Significant improvement was demonstrated for all headache diary measures, with significance levels ranging from P<.00001 for average intensity, duration, headache index (intensity x duration), peak intensity, headache days per week, and peak impairment, to P<.0033 for severe headache days per week, and P<.0051 for rescue medication days. During the last month of treatment, 71% of the patients completing the study showed at least a 50% reduction in headache index compared to baseline, and 59% had at least a 75% improvement. Visual analog scales completed at 4-week intervals showed significant improvement in patient ratings of overall headache status, quality of life, sleep, mood (P<.00001), and sexual function (P<.00053). Significant improvements were also observed in the Pain Disability Index (P<.00007), Beck Depression Inventory-II (P<.00001), Hamilton Rating Scale for Depression (P<.0008), and Hamilton Psychiatric Rating Scale for Anxiety (P<.00007). Headache indices for patients in the top quartile on the depression and anxiety scales (clinical depression/anxiety) did not differ from the other patients during baseline. However, patients who were depressed or anxious showed significantly more improvement over the course of 12 weeks of treatment (P<.0006 or less for the depression scales, P<.026 for anxiety). Common mild to moderate adverse events reported by 10% or more of the patients included fatigue, nausea, dry mouth, dizziness, sleep disturbance, blurred vision, irritability/nervousness, and sedation. Only 5 of the 52 patients discontinued the study due to adverse events: headache (2 patients), and nausea, sleep disturbance, and a drugged feeling (1 patient each).

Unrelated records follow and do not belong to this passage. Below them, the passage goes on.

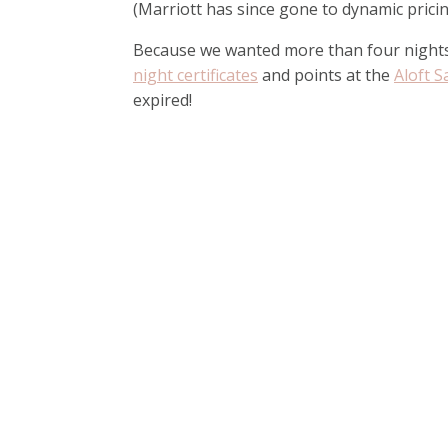
(Marriott has since gone to dynamic pricin
Because we wanted more than four nights
night certificates
and points at the
Aloft S
expired!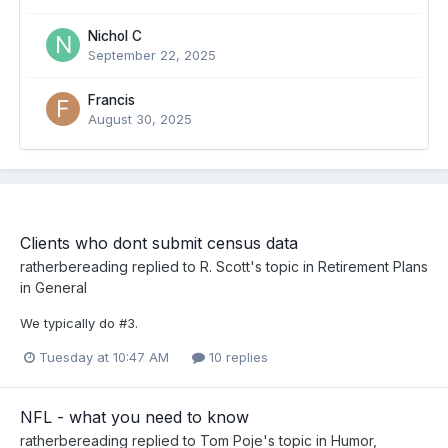
Nichol C
September 22, 2025
Francis
August 30, 2025
Clients who dont submit census data
ratherbereading
replied to
R. Scott
's topic in
Retirement Plans
in General
We typically do #3.
Tuesday at 10:47 AM
10 replies
NFL - what you need to know
ratherbereading
replied to
Tom Poje
's topic in
Humor,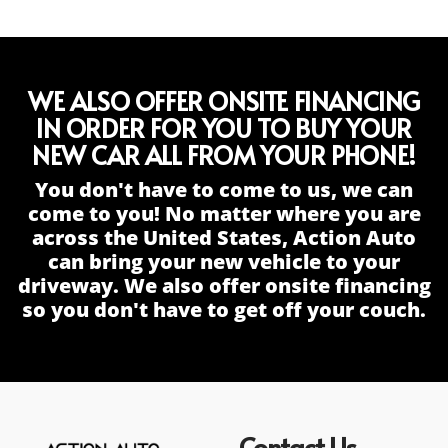
WE ALSO OFFER ONSITE FINANCING
IN ORDER FOR YOU TO BUY YOUR
NEW CAR ALL FROM YOUR PHONE!
You don't have to come to us, we can
come to you! No matter where you are
across the United States, Action Auto
can bring your new vehicle to your
driveway. We also offer onsite financing
so you don't have to get off your couch.
Contact Us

These results provide preliminary support for the efficacy of nefazodone in the prophylaxis of chronic daily headache. In this sample, nefazodone was safe and generally well tolerated. Patient ratings of sexual function improved over the course of treatment, in contrast to what is generally observed with most antidepressants. Nefazodone may be particularly beneficial for patients with chronic daily headache and comorbid depression. Further research is indicated.
评估奈法唑酮作为慢性每日头痛预防药物的有效性、耐受性和安全性。
奈法唑酮是一种强效的选择性5-羟色胺2(5-HT2)拮抗剂,具有独特且非典型的作用机制。间歇性偏头痛向慢性每日头痛的演变与5-HT2受体上调以及其他因素有关。其他有效的偏头痛预防药物也是5-HT2拮抗剂。尽管研究表明奈法唑酮是一种有效的抗抑郁药,耐受性和安全性良好,但其在头痛预防方面的潜在作用尚未得到测试。
这是一项双中心、开放标签研究,有4周的基线期,随后用奈法唑酮进行12周的治疗,中位剂量为300毫克(平均剂量为303.66±65.57毫克;范围为100至450毫克,具体取决于耐受性)。潜在患者在筛查前至少3个月需每月报告超过15天的头痛情况。最终样本(N = 52)仅纳入在基线期至少有15天记录头痛的患者。根据国际头痛协会标准,大多数患者(n = 48)有偏头痛病史;4例主要为慢性紧张型头痛,但具有比国际头痛协会标准允许的原发性慢性紧张型头痛诊断更多的偏头痛特征。
所有头痛日记指标均有显著改善,显著水平范围从平均强度、持续时间、头痛指数(强度×持续时间)、峰值强度、每周头痛天数和峰值损伤的P <.00001,到每周严重头痛天数的P <.0033,以及急救药物天数的P <.0051。在治疗的最后一个月,完成研究的患者中有71%与基线相比头痛指数至少降低了50%,59%至少改善了75%。每隔4周完成的视觉模拟量表显示患者对总体头痛状况、生活质量、睡眠、情绪(P <.00001)和性功能(P <.00053)的评分有显著改善。在疼痛残疾指数(P <.00007)、贝克抑郁量表第二版(P <.00001)、汉密尔顿抑郁评定量表(P <.0008)和汉密尔顿焦虑评定量表(P <.00007)中也观察到显著改善。在抑郁和焦虑量表(临床抑郁/焦虑)处于前四分位的患者在基线期的头痛指数与其他患者没有差异。然而,抑郁或焦虑的患者在12周治疗过程中显示出显著更多的改善(抑郁量表的P <.0006或更低,焦虑量表的P <.026)。10%或更多患者报告的常见轻度至中度不良事件包括疲劳、恶心、口干、头晕、睡眠障碍、视力模糊、易怒/紧张和镇静。52例患者中只有5例因不良事件停止研究:头痛(2例患者),以及恶心、睡眠障碍和药物感觉(各1例患者)。
这些结果为奈法唑酮预防慢性每日头痛的疗效提供了初步支持。在该样本中,奈法唑酮是安全的,且总体耐受性良好。与大多数抗抑郁药通常观察到的情况相反,患者在治疗过程中性功能评分有所改善。奈法唑酮可能对伴有共病抑郁的慢性每日头痛患者特别有益。需要进一步研究。